/---
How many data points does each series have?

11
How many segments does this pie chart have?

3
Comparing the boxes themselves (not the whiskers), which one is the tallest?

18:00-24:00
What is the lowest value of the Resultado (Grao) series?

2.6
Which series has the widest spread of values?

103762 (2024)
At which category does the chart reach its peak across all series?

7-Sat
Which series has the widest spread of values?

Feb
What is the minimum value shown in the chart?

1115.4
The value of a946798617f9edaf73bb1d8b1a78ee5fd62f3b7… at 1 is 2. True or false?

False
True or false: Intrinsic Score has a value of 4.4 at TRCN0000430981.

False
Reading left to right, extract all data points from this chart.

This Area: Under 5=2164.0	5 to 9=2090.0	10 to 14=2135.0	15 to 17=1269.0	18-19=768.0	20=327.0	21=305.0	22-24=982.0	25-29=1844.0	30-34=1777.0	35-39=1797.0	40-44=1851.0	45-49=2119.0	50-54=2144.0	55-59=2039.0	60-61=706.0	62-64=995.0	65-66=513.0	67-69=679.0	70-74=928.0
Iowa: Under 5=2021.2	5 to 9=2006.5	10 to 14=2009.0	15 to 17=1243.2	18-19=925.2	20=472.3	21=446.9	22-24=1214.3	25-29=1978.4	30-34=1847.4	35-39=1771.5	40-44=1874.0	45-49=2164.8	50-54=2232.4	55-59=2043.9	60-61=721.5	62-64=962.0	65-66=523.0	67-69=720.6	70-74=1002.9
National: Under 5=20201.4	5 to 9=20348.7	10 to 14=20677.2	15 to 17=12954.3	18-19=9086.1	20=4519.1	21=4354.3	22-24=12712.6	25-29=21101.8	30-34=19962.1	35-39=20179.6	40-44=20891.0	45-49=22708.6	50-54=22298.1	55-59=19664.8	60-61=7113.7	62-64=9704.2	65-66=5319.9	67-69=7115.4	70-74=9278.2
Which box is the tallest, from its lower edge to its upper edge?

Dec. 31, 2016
\---
What you have to do: Could you retype the material word for word, beginning at its first line and stopping after the line that contains "Reading left to"?

Answer section:
How many data points does each series have?

11
How many segments does this pie chart have?

3
Comparing the boxes themselves (not the whiskers), which one is the tallest?

18:00-24:00
What is the lowest value of the Resultado (Grao) series?

2.6
Which series has the widest spread of values?

103762 (2024)
At which category does the chart reach its peak across all series?

7-Sat
Which series has the widest spread of values?

Feb
What is the minimum value shown in the chart?

1115.4
The value of a946798617f9edaf73bb1d8b1a78ee5fd62f3b7… at 1 is 2. True or false?

False
True or false: Intrinsic Score has a value of 4.4 at TRCN0000430981.

False
Reading left to right, extract all data points from this chart.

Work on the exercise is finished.